Too long for a comment.

Being deliberately provoking, I should state that, in real life, limits present a very limited interest.

When I was a student, my professors used to state that the limit of a function is the limit of its asymptotics and we were taught both at the same time (have a look here).

If you accept to keep this in mind, you probably understand the danger of replacing one function by another. If you look at my answers on this site, you will notice that, in expansions, I use more terms than required for the limit.

Your problem $$S_1 = \lim_{n \to \infty} \sqrt[n+1]{(n+1)!} - \sqrt[n]{n!}$$ is interesting and @Qiaochu Yuan already gave good explanations.

» **Data listing**:
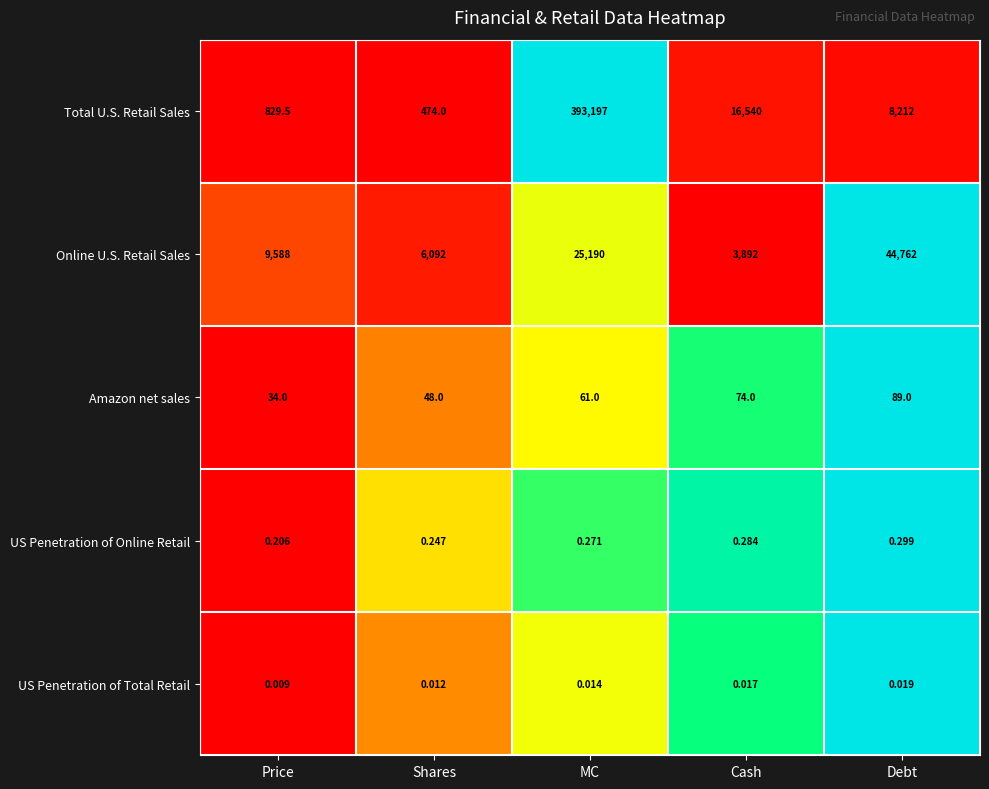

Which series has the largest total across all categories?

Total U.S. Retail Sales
...
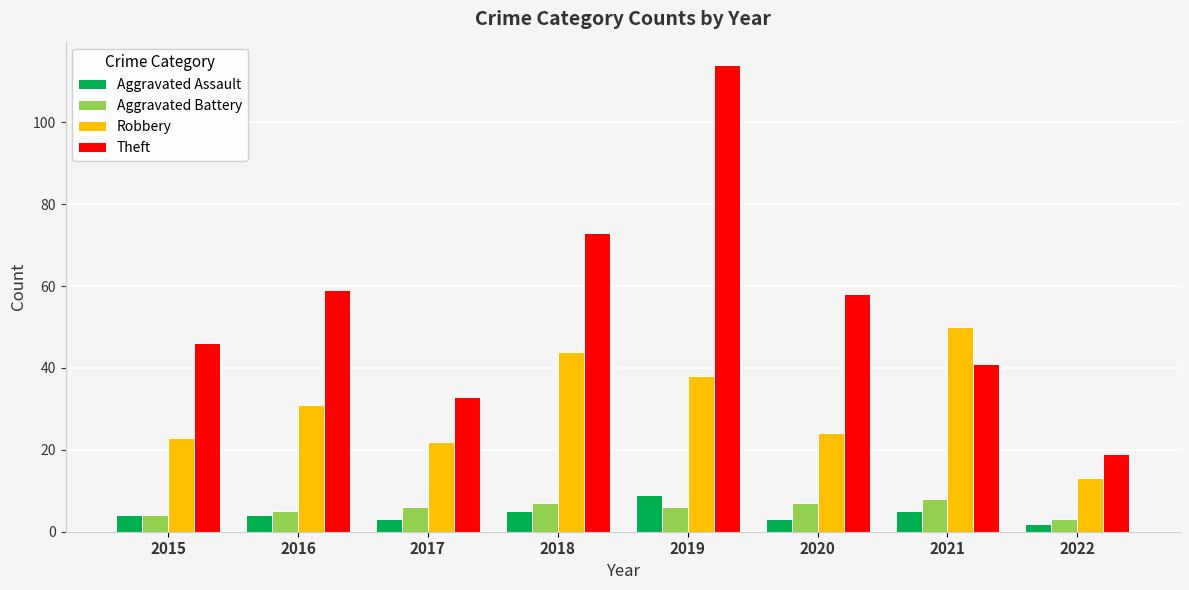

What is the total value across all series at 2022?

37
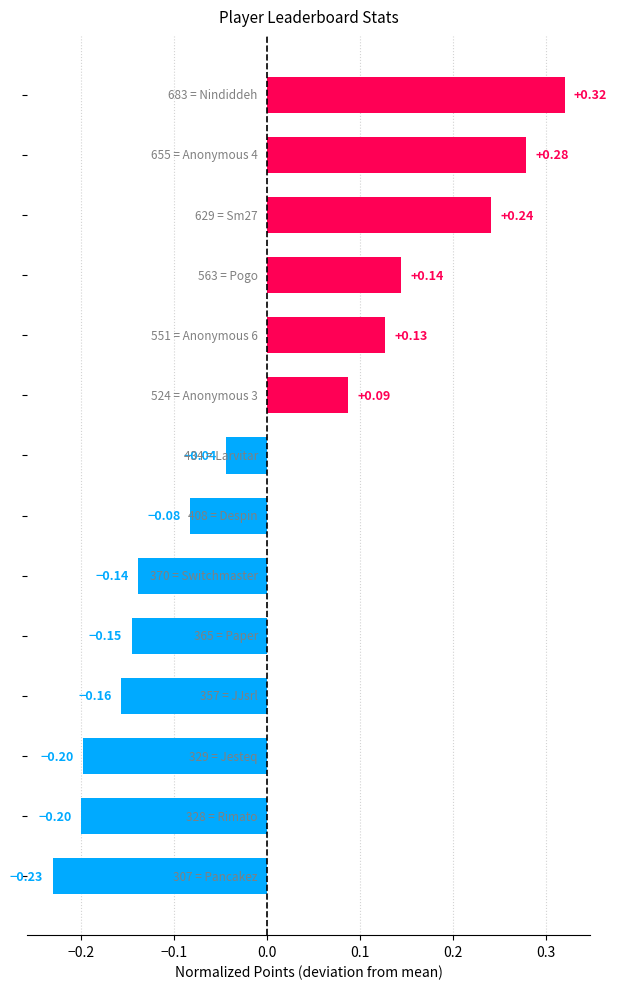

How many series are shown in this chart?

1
...
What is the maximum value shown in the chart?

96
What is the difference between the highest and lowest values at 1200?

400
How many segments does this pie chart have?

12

» **Check your understanding**:
1. In the post about limits and asymptotics, what did the writer's professors say the limit of a function is?
2. Carry on the post about limits and asymptotics from the point where it ends.

» **Answers by task**:
1. The limit of its asymptotics.

2.
Consider $$f(p)= \sqrt[p]{p!}=\sqrt[p]{\Gamma(p+1)}\quad \implies \quad \log(f(p))=\frac 1 p\,\log (\Gamma (p+1))$$ Using Stirling approximation $$\log(f(p))=(\log (p)-1)+\frac{\log (p)+\log (2 \pi)}{2 p} +O\left(\frac{1}{p^2}\right)$$ Exponentiating $$f(p)=\frac{p}{e}+\frac{\log (p)+\log (\pi)+\log (2)}{2 e}+O\left(\frac{1}{p}\right)$$

Then $$f(n+1)-f(n)= \frac{1}{e}+\frac{1}{2 e n}+O\left(\frac{1}{n^2}\right)$$ which shows the limit and how it is approached. But it also provide a shortcut to evaluate $S_1$ before arriving at infinity (!!).

For example, if $n=100$, the above very truncated series gives $0.369719$ while the exact value is $0.369573$ (relative error of $0.04$%).